Historically, groups seeking full civil rights have used lawsuits and the court process to ensure those rights are granted.

“I grew up learning that the courts were the bastions of civil rights,” Carlson says, “but since the late 1980s there has been a lot   of discussion in Indian Country about putting money into legislative advocacy, because going through the courts didn’t seem to be working anymore.”

Carlson is eminently qualified to weigh in on American Indian law, having worked for four years as a staff attorney for the Montana office of the Indian Law Resource Center, which also has offices in Washington DC.

Hailing from Oklahoma originally, Carlson received both her J.D. and her Ph.D. from the University of Michigan after completing Master’s level Maaori studies at Victoria University in New Zealand, and receiving her Bachelor’s degree in International Studies from Johns Hopkins University.

Prior to her 2007-2011 stint at the Indian Law Resource Center, Carlson clerked for the Hon. Diana E. Murphy, U.S. Court of Appeals for the  Eighth Circuit, and was Visiting Associate Professor at the University of Minnesota Law School.

She co-wrote, with Robert T. Coulter, “Natural Allies: Conservationists, Indian Tribes, and Protecting Native North America,” for a 2012 book called Tribes, Land, and the Environment.

Carlson’s proposal for funding of her project, which is called “Legal Mobilization, Rights Claims and Federal Indian Policy Reform,” is itself a work of scholarship well worth reading. It sets out a case for the limits of what is known about the legislative advocacy history of Indian nations, derived from a broad reading of the literature on the subject.

It includes as one of its sources Matthew Fletcher, Michigan State University College of Law professor.

The proposal states, “The literature on political advocacy by Indian nations is also scant and underdeveloped as political scientists routinely omit American Indians from studies of American politics,” a recurring theme in making the case for funding.

However, Carlson feels that the NSF was willing to award her the grant at least in part because she intends to apply rigorous scientific standards and methodologies.

As just one example, she meticulously divided the legislation in her huge federal database into four types: pan-tribal, which addresses issues faced by all Indian nations or people; tribe-specific; general legislation with a high focus on Indians, such as bills on health or education that have large sections affecting federal Indian policy; and general legislation with a low focus, which includes mentions of Indians or tribes.

Inherent in asking questions about the pan-tribal types of legislation is determining whether there really is a national position on certain issues.

“Since at least the 1940s, tribal groups have been trying to get some consensus positions on big issues, so I think there are pressures for that,” Carlson said. “But there are 566 separate tribal governments, and they’re culturally and linguistically different,   so ... it’s really hard to know with certainty how much dissension there is or how many different positions there are.”

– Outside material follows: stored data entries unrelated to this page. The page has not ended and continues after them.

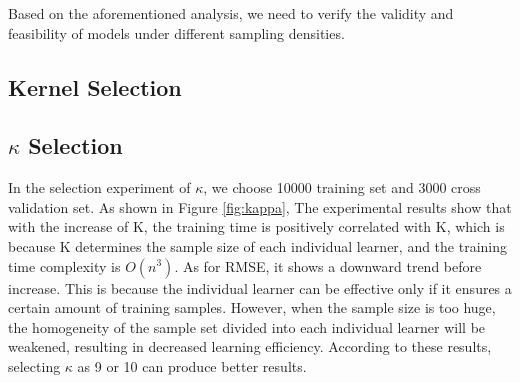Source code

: \documentclass[twoside,leqno,twocolumn]{article}
\begin{document}
Based on the aforementioned analysis, we need to verify the validity and feasibility of models under different sampling densities.
%
\subsection{Kernel Selection}
%
%
\subsection{$\kappa$ Selection}
In the selection experiment of $\kappa$, we choose 10000 training set and 3000 cross validation set. As shown in Figure \ref{fig:kappa}, The experimental results show that with the increase of K, the training time is positively correlated with K, which is because K determines the sample size of each individual learner, and the training time complexity is $O(n^3)$. As for RMSE, it shows a downward trend before increase. This is because the individual learner can be effective only if it ensures a certain amount of training samples. However, when the sample size is too huge, the homogeneity of the sample set divided into each individual learner will be weakened, resulting in decreased learning efficiency. According to these results, selecting $\kappa$ as 9 or 10 can produce better results.
\end{document}
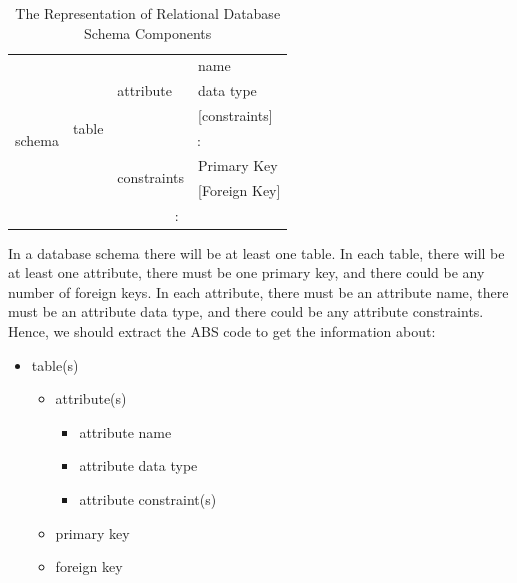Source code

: \documentclass[runningheads,a4paper]{llncs}
\begin{document}
\begin{table}[]
	\centering
	\caption{ The Representation of Relational Database Schema Components}
	\label{my-label}
	\begin{tabular}{|l|l|l|l|}
		\hline
		\multirow{9}{*}{schema} & \multirow{7}{*}{table} & \multirow{3}{*}{attribute}   & name              \\ \cline{4-4} 
		&                        &                              & data type         \\ \cline{4-4} 
		&                        &                              & {[}constraints{]} \\ \cline{3-4} 
		&                        & \multicolumn{2}{c|}{\multirow{2}{*}{:}}          \\
		&                        & \multicolumn{2}{c|}{}                            \\ \cline{3-4} 
		&                        & \multirow{2}{*}{constraints} & Primary Key       \\ \cline{4-4} 
		&                        &                              & {[}Foreign Key{]} \\ \cline{2-4} 
		& \multicolumn{3}{c|}{\multirow{2}{*}{:}}                                   \\
		& \multicolumn{3}{c|}{}                                                     \\ \hline
	\end{tabular}
\end{table}

In a database schema there will be at least one table. In each table, there will be at least one attribute, there must be one primary key, and there could be any number of foreign keys. In each attribute, there must be an attribute name, there must be an attribute data type, and there could be any attribute constraints. Hence, we should extract the ABS code to get the information about:

\begin{itemize}
	\item table(s)
	\begin{itemize}	
		\item attribute(s)
			\begin{itemize}
				\item attribute name
				\item attribute data type
				\item attribute constraint(s)
			\end{itemize}
		\item primary key
		\item foreign key
	\end{itemize}
\end{itemize}
\end{document}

In that regard, Carlson mentions such national efforts as the National Congress of American Indians and the Tribal Supreme Court project. But as the proposal puts it, “A sufficient number of Indian nations exist to suggest variation among them and to facilitate comparative studies of their legislative strategies.”

The project begins May 1. Carlson explains, “The next step is to take these bills and see if tribes have   played a role in the process. Has there been a Congressional hearing where someone has testified, has there been written testimony, are they taking a position on bills and is that being heard by Congress?   We need to get a better sense for whether Congress passed or didn’t pass a bill based on the tribe’s position for or against the bill's enactment.”

After pinning down some of the over-arching trends, Carlson and research team members will flesh out case studies that illustrate the findings.

Carlson will incorporate the research into several of her classes,  with the goal of students learning intensely about legislative advocacy.